Barth: Christians as a living promise to the unbelieving world
I’m re-reading David W. Congdon’s Varieties of Christian Universalism in preparation for doing some talks at church on the topic, and I was struck this time by this fantastic thought from Karl Barth:
He [the Spirit] makes them Christians. He divides them from non-Christians. But He also unites them with non-Christians. He is the promise which is given them, and He sets them in the position of hope. He gives them the power to wait daily for the revelation of what they already are, of what they became on the day of Golgotha.
The Christian identifies with the world insomuch as those in the world are those for whom the promise is yet to be completely fulfilled, but the Christian is also the one who presently has the promise and as such is given “hope.”

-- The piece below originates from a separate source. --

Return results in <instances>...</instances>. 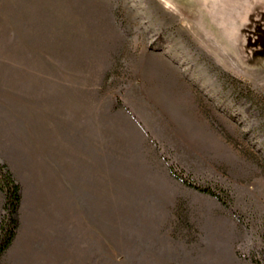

I love this idea - that Christians today are the living promise to the unbelieving world of the hope that awaits it. What a beautiful thought.
Asking the hard questions: not a crisis of faith, but rooted in faith
Later this year I’ll be teaching for 3 weeks at our church’s adult forum on the topic of Christian Universalism. In preparation I’m diving back in to some key books that have guided my path, starting with Thomas Talbott’s The Inescapable Love of God. It’s been a few years since I’ve read this one, but even before I get out of the first chapter I’m reminded why this one spoke to me so powerfully.
When wrestling with Augustine, Luther, and Calvin’s teaching on predestination and how it conflicted with what he had been raised to know of God’s love, he challenges the common “crisis of faith” framing:
In fact, what I have here called “a crisis of faith,” and at the time regarded as such, was not a crisis of faith at all. For it was precisely an unshakable faith in the love of God–a faith that my mother in particular had instilled within me–that made my doubts about Christianity and the Bible possible; and had I known more about the Bible at the time, or had I possessed a less naive view of revelation, I might have been spared these doubts as well.
This rings true to my own experience: that it was not a lack of faith that caused me to strike out in search of a more beautiful expression of God, but rather it was because of that faith that I knew there must be something better than what I was being taught. Hallelujah.